Palm Oil: The Grease of Empire

The Environment and Climate Change - Lecture 2

Lecturer: Dr Max Haiven

16 June 2022

Palm oil is in an estimated 50% of supermarket products: the processed and prepackaged foods we eat, the soaps and detergents and cosmetics we use, the medicines we take and many more produces besides. It is so ubiquitous because it is cheap, but what makes it cheap?

As many environmental, labour and human rights non-governmental organizations have shown, the conditions under which the fruits of the oil palm are cultivated, refined and manufactured are horrific, leading to shocking deforestation and exploitation especially in Southeast Asia and Latin America.

But to truly understand, and to confront, the horrors of the palm oil industry we must look to its longer colonial history. In the wake of the abolition of the transatlantic slave trade, British traders found in this West African crop a lucrative commodity, one that would literally and figuratively grease the wheels of the industrial revolution.

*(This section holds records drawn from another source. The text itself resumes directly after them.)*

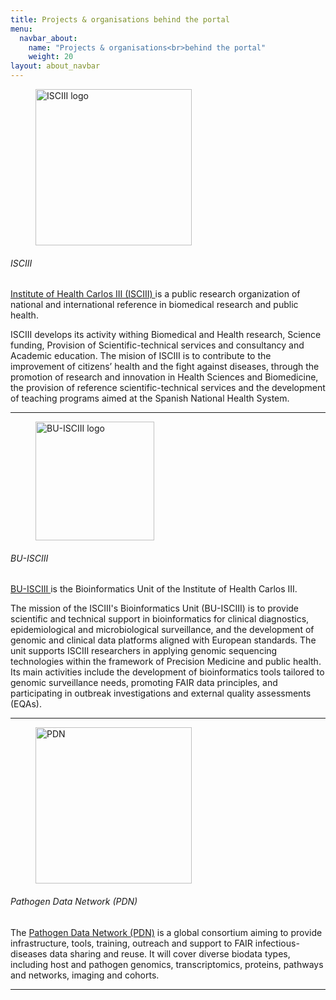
 ```yaml
---
title: Projects & organisations behind the portal
menu:
  navbar_about:
    name: "Projects & organisations<br>behind the portal"
    weight: 20
layout: about_navbar
---
```


<div class="row">
  <div class="col-12 col-md-4 col-lg-3 d-none d-md-block">
    <figure class="figure mt-3">
      <img width="250" alt="ISCIII logo" src="/img/isciii_logo.png">
    </figure>
  </div>
  <div class="col-12 col-md-8 col-lg-9">
    <h6>ISCIII</h6>
    <p><a href="https://www.isciii.es/en/">Institute of Health Carlos III (ISCIII) </a> is a public research organization of national and international reference in biomedical research and public health.</p>
    <p>ISCIII develops its activity withing Biomedical and Health research, Science funding, Provision of Scientific-technical services and consultancy and Academic education. The mision of ISCIII is to contribute to the improvement of citizens’ health and the fight against diseases, through the promotion of research and innovation in Health Sciences and Biomedicine, the provision of reference scientific-technical services and the development of teaching programs aimed at the Spanish National Health System.</p>
  </div>
</div>
<hr class="faded" />

<div class="row mt-4">
  <div class="col-12 col-md-4 col-lg-3 d-none d-md-block">
    <figure class="figure">
      <img width="190" alt="BU-ISCIII logo" src="/img/buisciii_logo.png">
    </figure>
  </div>
  <div class="col-12 col-md-8 col-lg-9">
    <h6>BU-ISCIII</h6>
    <p><a href="https://www.isciii.es/en/ub/unidad">BU-ISCIII </a>is the Bioinformatics Unit of the Institute of Health Carlos III.</p>
    <p>The mission of the ISCIII's Bioinformatics Unit (BU-ISCIII) is to provide scientific and technical support in bioinformatics for clinical diagnostics, epidemiological and microbiological surveillance, and the development of genomic and clinical data platforms aligned with European standards. The unit supports ISCIII researchers in applying genomic sequencing technologies within the framework of Precision Medicine and public health. Its main activities include the development of bioinformatics tools tailored to genomic surveillance needs, promoting FAIR data principles, and participating in outbreak investigations and external quality assessments (EQAs).</p>
  </div>
</div>
<hr class="faded" />

<div class="row mt-4">
  <div class="col-12 col-md-4 col-lg-3 d-none d-md-block">
    <figure class="figure">
      <img width="250" alt="PDN" src="/img/pdn_logo.png">
    </figure>
  </div>
  <div class="col-12 col-md-8 col-lg-9">
    <h6>Pathogen Data Network (PDN)</h6>
    <p>The <a href="https://pathogendatanetwork.org/">Pathogen Data Network (PDN)</a> is a global consortium aiming to provide infrastructure, tools, training, outreach and support to FAIR infectious-diseases data sharing and reuse. It will cover diverse biodata types, including host and pathogen genomics, transcriptomics, proteins, pathways and networks, imaging and cohorts.</p>
  </div>
</div>
<hr class="faded" />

Palm oil is also central to the history of commodity capitalism, the (racist) history of advertising and the development of imperial weapons. Equipped with this history, we can better imagine what it might take to meet the challenge of palm oil in our present day. Consumer activism is not enough. We must cultivate a new relationship to one another and to the earth.


Reading

Resources

Questions for Discussion

  1. How does the history of racist advertising for palm oil products in the 19th century force us to revisit the potential of “consumer activism”?
  2. Review the “Just Transition in the Palm Oil Industry.” For this plan to be implemented, what kinds of changes would it mean for and require of palm oil consumers in the “global north?”
  3. Review Greenpeace’s Rangtan campaign. What does the campaign do well? What are the dangers or unforeseen consequences of the campaign?